**WHAT YOU SHOULD DO:**
In the records that follow, find each line containing "Saya" and copy it.

[Data items]
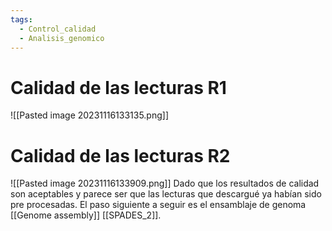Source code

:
 ```yaml
---
tags:
  - Control_calidad
  - Analisis_genomico
---
```

# Calidad de las lecturas R1
![[Pasted image 20231116133135.png]]
# Calidad de las lecturas R2
![[Pasted image 20231116133909.png]] 
Dado que los resultados de calidad son aceptables y parece ser que las lecturas que descargué ya habían sido pre procesadas.
El paso siguiente a seguir es el ensamblaje de genoma [[Genome assembly]] [[SPADES_2]].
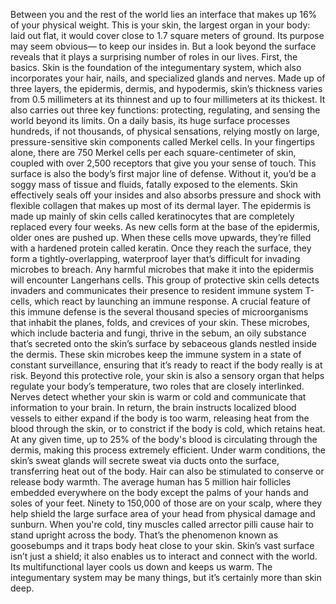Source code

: Between you and the rest of the world  lies an interface that makes up 16% of your physical weight. This is your skin, the largest organ  in your body: laid out flat, it would cover close to  1.7 square meters of ground. Its purpose may seem obvious— to keep our insides in. But a look beyond the surface reveals that it plays a surprising  number of roles in our lives. First, the basics. Skin is the foundation  of the integumentary system, which also incorporates your hair,  nails, and specialized glands and nerves. Made up of three layers, the epidermis, dermis, and hypodermis, skin’s thickness varies  from 0.5 millimeters at its thinnest and up to four millimeters  at its thickest. It also carries out three key functions: protecting, regulating, and sensing the world beyond its limits. On a daily basis, its huge surface  processes hundreds, if not thousands, of physical sensations, relying mostly on large,  pressure-sensitive skin components called Merkel cells. In your fingertips alone, there are 750 Merkel cells  per each square-centimeter of skin, coupled with over 2,500 receptors that give you your sense of touch. This surface is also the body’s first  major line of defense. Without it, you’d be a soggy mass  of tissue and fluids, fatally exposed to the elements. Skin effectively seals off your insides and also absorbs pressure and shock with flexible collagen  that makes up most of its dermal layer. The epidermis is made up mainly  of skin cells called keratinocytes that are completely replaced  every four weeks. As new cells form at the base of the epidermis, older ones are pushed up. When these cells move upwards, they’re filled with a hardened protein  called keratin. Once they reach the surface, they form a tightly-overlapping,  waterproof layer that’s difficult for invading  microbes to breach. Any harmful microbes that make it  into the epidermis will encounter Langerhans cells. This group of protective skin cells  detects invaders and communicates their presence  to resident immune system T-cells, which react by launching  an immune response. A crucial feature of this immune defense is the several thousand  species of microorganisms that inhabit the planes, folds, and crevices of your skin. These microbes,  which include bacteria and fungi, thrive in the sebum, an oily substance that’s secreted  onto the skin’s surface by sebaceous glands nestled inside the dermis. These skin microbes keep the immune system in a state of constant surveillance, ensuring that it’s ready to react  if the body really is at risk. Beyond this protective role, your skin is also a sensory organ that helps regulate your body’s temperature, two roles that are closely interlinked. Nerves detect whether your skin  is warm or cold and communicate that information to your brain. In return, the brain instructs localized blood vessels to either expand if the body is too warm, releasing heat from  the blood through the skin, or to constrict if the body is cold, which retains heat. At any given time, up to 25% of the body's blood is circulating through the dermis, making this process extremely efficient. Under warm conditions, the skin’s sweat glands will secrete sweat via ducts onto the surface, transferring heat out of the body. Hair can also be stimulated to conserve or release body warmth. The average human  has 5 million hair follicles embedded everywhere on the body except the palms of your hands  and soles of your feet. Ninety to 150,000 of those  are on your scalp, where they help shield the large surface area of your head from physical damage and sunburn. When you're cold, tiny muscles  called arrector pilli cause hair to stand upright across the body. That’s the phenomenon known as goosebumps and it traps body heat close to your skin. Skin’s vast surface isn’t just a shield; it also enables us to interact  and connect with the world. Its multifunctional layer cools us down and keeps us warm. The integumentary system  may be many things, but it’s certainly more than skin deep. 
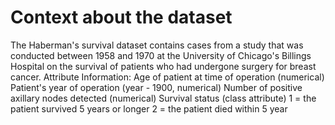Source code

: 

# Context about the dataset

The Haberman's survival dataset contains cases from a study that was conducted between 1958 and 1970 at the University of Chicago's Billings Hospital on the survival of patients who had undergone surgery for breast cancer.
Attribute Information:
Age of patient at time of operation (numerical)
Patient's year of operation (year - 1900, numerical)
Number of positive axillary nodes detected (numerical)
Survival status (class attribute) 1 = the patient survived 5 years or longer 2 = the patient died within 5 year
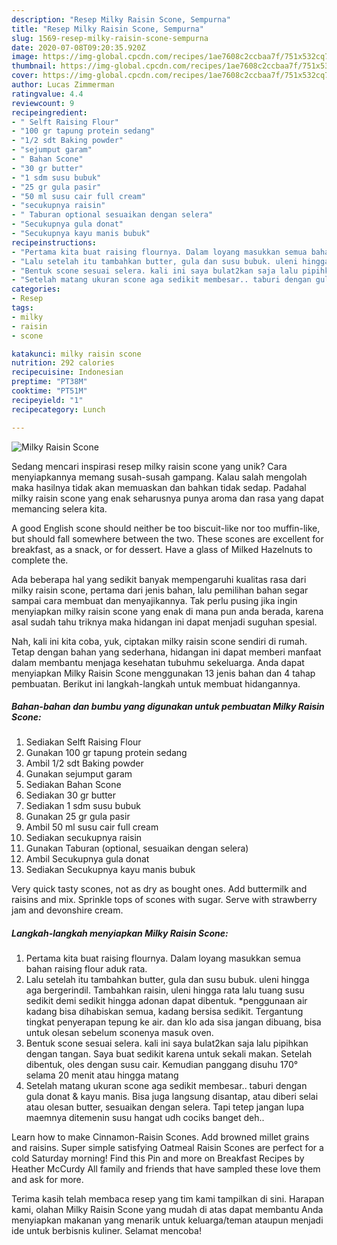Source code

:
 ```yaml
---
description: "Resep Milky Raisin Scone, Sempurna"
title: "Resep Milky Raisin Scone, Sempurna"
slug: 1569-resep-milky-raisin-scone-sempurna
date: 2020-07-08T09:20:35.920Z
image: https://img-global.cpcdn.com/recipes/1ae7608c2ccbaa7f/751x532cq70/milky-raisin-scone-foto-resep-utama.jpg
thumbnail: https://img-global.cpcdn.com/recipes/1ae7608c2ccbaa7f/751x532cq70/milky-raisin-scone-foto-resep-utama.jpg
cover: https://img-global.cpcdn.com/recipes/1ae7608c2ccbaa7f/751x532cq70/milky-raisin-scone-foto-resep-utama.jpg
author: Lucas Zimmerman
ratingvalue: 4.4
reviewcount: 9
recipeingredient:
- " Selft Raising Flour"
- "100 gr tapung protein sedang"
- "1/2 sdt Baking powder"
- "sejumput garam"
- " Bahan Scone"
- "30 gr butter"
- "1 sdm susu bubuk"
- "25 gr gula pasir"
- "50 ml susu cair full cream"
- "secukupnya raisin"
- " Taburan optional sesuaikan dengan selera"
- "Secukupnya gula donat"
- "Secukupnya kayu manis bubuk"
recipeinstructions:
- "Pertama kita buat raising flournya. Dalam loyang masukkan semua bahan raising flour aduk rata."
- "Lalu setelah itu tambahkan butter, gula dan susu bubuk. uleni hingga aga bergerindil. Tambahkan raisin, uleni hingga rata lalu tuang susu sedikit demi sedikit hingga adonan dapat dibentuk. *penggunaan air kadang bisa dihabiskan semua, kadang bersisa sedikit. Tergantung tingkat penyerapan tepung ke air. dan klo ada sisa jangan dibuang, bisa untuk olesan sebelum sconenya masuk oven."
- "Bentuk scone sesuai selera. kali ini saya bulat2kan saja lalu pipihkan dengan tangan. Saya buat sedikit karena untuk sekali makan. Setelah dibentuk, oles dengan susu cair. Kemudian panggang disuhu 170° selama 20 menit atau hingga matang"
- "Setelah matang ukuran scone aga sedikit membesar.. taburi dengan gula donat &amp; kayu manis. Bisa juga langsung disantap, atau diberi selai atau olesan butter, sesuaikan dengan selera. Tapi tetep jangan lupa maemnya ditemenin susu hangat udh cociks banget deh.."
categories:
- Resep
tags:
- milky
- raisin
- scone

katakunci: milky raisin scone 
nutrition: 292 calories
recipecuisine: Indonesian
preptime: "PT38M"
cooktime: "PT51M"
recipeyield: "1"
recipecategory: Lunch

---
```



![Milky Raisin Scone](https://img-global.cpcdn.com/recipes/1ae7608c2ccbaa7f/751x532cq70/milky-raisin-scone-foto-resep-utama.jpg)

Sedang mencari inspirasi resep milky raisin scone yang unik? Cara menyiapkannya memang susah-susah gampang. Kalau salah mengolah maka hasilnya tidak akan memuaskan dan bahkan tidak sedap. Padahal milky raisin scone yang enak seharusnya punya aroma dan rasa yang dapat memancing selera kita.

A good English scone should neither be too biscuit-like nor too muffin-like, but should fall somewhere between the two. These scones are excellent for breakfast, as a snack, or for dessert. Have a glass of Milked Hazelnuts to complete the.

Ada beberapa hal yang sedikit banyak mempengaruhi kualitas rasa dari milky raisin scone, pertama dari jenis bahan, lalu pemilihan bahan segar sampai cara membuat dan menyajikannya. Tak perlu pusing jika ingin menyiapkan milky raisin scone yang enak di mana pun anda berada, karena asal sudah tahu triknya maka hidangan ini dapat menjadi suguhan spesial.


Nah, kali ini kita coba, yuk, ciptakan milky raisin scone sendiri di rumah. Tetap dengan bahan yang sederhana, hidangan ini dapat memberi manfaat dalam membantu menjaga kesehatan tubuhmu sekeluarga. Anda dapat menyiapkan Milky Raisin Scone menggunakan 13 jenis bahan dan 4 tahap pembuatan. Berikut ini langkah-langkah untuk membuat hidangannya.

<!--inarticleads1-->

##### Bahan-bahan dan bumbu yang digunakan untuk pembuatan Milky Raisin Scone:

1. Sediakan  Selft Raising Flour
1. Gunakan 100 gr tapung protein sedang
1. Ambil 1/2 sdt Baking powder
1. Gunakan sejumput garam
1. Sediakan  Bahan Scone
1. Sediakan 30 gr butter
1. Sediakan 1 sdm susu bubuk
1. Gunakan 25 gr gula pasir
1. Ambil 50 ml susu cair full cream
1. Sediakan secukupnya raisin
1. Gunakan  Taburan (optional, sesuaikan dengan selera)
1. Ambil Secukupnya gula donat
1. Sediakan Secukupnya kayu manis bubuk


Very quick tasty scones, not as dry as bought ones. Add buttermilk and raisins and mix. Sprinkle tops of scones with sugar. Serve with strawberry jam and devonshire cream. 

<!--inarticleads2-->

##### Langkah-langkah menyiapkan Milky Raisin Scone:

1. Pertama kita buat raising flournya. Dalam loyang masukkan semua bahan raising flour aduk rata.
1. Lalu setelah itu tambahkan butter, gula dan susu bubuk. uleni hingga aga bergerindil. Tambahkan raisin, uleni hingga rata lalu tuang susu sedikit demi sedikit hingga adonan dapat dibentuk. *penggunaan air kadang bisa dihabiskan semua, kadang bersisa sedikit. Tergantung tingkat penyerapan tepung ke air. dan klo ada sisa jangan dibuang, bisa untuk olesan sebelum sconenya masuk oven.
1. Bentuk scone sesuai selera. kali ini saya bulat2kan saja lalu pipihkan dengan tangan. Saya buat sedikit karena untuk sekali makan. Setelah dibentuk, oles dengan susu cair. Kemudian panggang disuhu 170° selama 20 menit atau hingga matang
1. Setelah matang ukuran scone aga sedikit membesar.. taburi dengan gula donat &amp; kayu manis. Bisa juga langsung disantap, atau diberi selai atau olesan butter, sesuaikan dengan selera. Tapi tetep jangan lupa maemnya ditemenin susu hangat udh cociks banget deh..


Learn how to make Cinnamon-Raisin Scones. Add browned millet grains and raisins. Super simple satisfying Oatmeal Raisin Scones are perfect for a cold Saturday morning! Find this Pin and more on Breakfast Recipes by Heather McCurdy All family and friends that have sampled these love them and ask for more. 

Terima kasih telah membaca resep yang tim kami tampilkan di sini. Harapan kami, olahan Milky Raisin Scone yang mudah di atas dapat membantu Anda menyiapkan makanan yang menarik untuk keluarga/teman ataupun menjadi ide untuk berbisnis kuliner. Selamat mencoba!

**TASK SOLUTION:**
- "Bentuk scone sesuai selera. kali ini saya bulat2kan saja lalu pipihkan dengan tangan. Saya buat sedikit karena untuk sekali makan. Setelah dibentuk, oles dengan susu cair. Kemudian panggang disuhu 170° selama 20 menit atau hingga matang"
1. Bentuk scone sesuai selera. kali ini saya bulat2kan saja lalu pipihkan dengan tangan. Saya buat sedikit karena untuk sekali makan. Setelah dibentuk, oles dengan susu cair. Kemudian panggang disuhu 170° selama 20 menit atau hingga matang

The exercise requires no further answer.